As your family gathers to enjoy brunch, take a moment to think about the origins of the Easter celebration. Although the celebration of Jesus’ resurrection is Christian, the holiday itself borrows heavily from pagan custom. One example of this is the connection of eggs and rabbits, both of which have roots in ancient Germanic tradition.
In the lands of Middle Europe, the goddess Eostre presided over the season of spring. First mentioned in writing by the Anglo-Saxon chronicler Bede, the goddess was associated with Eosturmonath or April. Revered as the goddess of the dawn, she brought warmth and light back to lands suffering from the cold and dark. Her favorite animal was a rabbit with the special ability to lay eggs, a potent symbol of fertility; to those living through a long, cold winter, she promised better weather and new crops to fight the ever-present spectre of starvation.
Interestingly enough, she and her companion Hretha, who reigns over Hrethmonath or March, are never mentioned in other chronicles of Teutonic or Norse mythology; some therefore question whether or not they are Bede’s creations rather than long-standing folklore. It is entirely possible, however, that the two go back so far in time that their origins and traditions are shrouded in mystery, with only a few relics left to keep their memory. The folklorist Jacob Grimm supported this theory, suggesting that Eostre’s name was pronounced more like Astara.
The season preceding Easter is of course late winter, characterized by the deprivation of the Lenten season. Within the medieval church, eggs and meat were forbidden during this time, becoming a treat for the Easter holiday. Jesus was of course observing Passover when he was arrested, tried, convicted, and crucified, and many Jewish traditions were brought over to the new religion, including the egg as a symbol of renewal and rebirth. When the Roman Empire brought Christianity to northern Europe, it assimilated various customs into local celebrations, and Eostre’s or Astara’s worship found common ground with Passover tradition and Christian history.

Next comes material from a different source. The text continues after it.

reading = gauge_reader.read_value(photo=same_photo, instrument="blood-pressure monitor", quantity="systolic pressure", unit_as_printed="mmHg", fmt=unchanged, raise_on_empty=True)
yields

Whatever the origins of the Easter Bunny, the custom was brought to the United States by the ‘Pennsylvania Dutch’, a group of German settlers misnamed after their language, Deutsch. These immigrants decorated eggs and held parades, customs that made their way into other American farming traditions. Today, the Easter Bunny is celebrated every year by the “Egg Roll” that takes place on the White House lawn the weekend after Easter itself.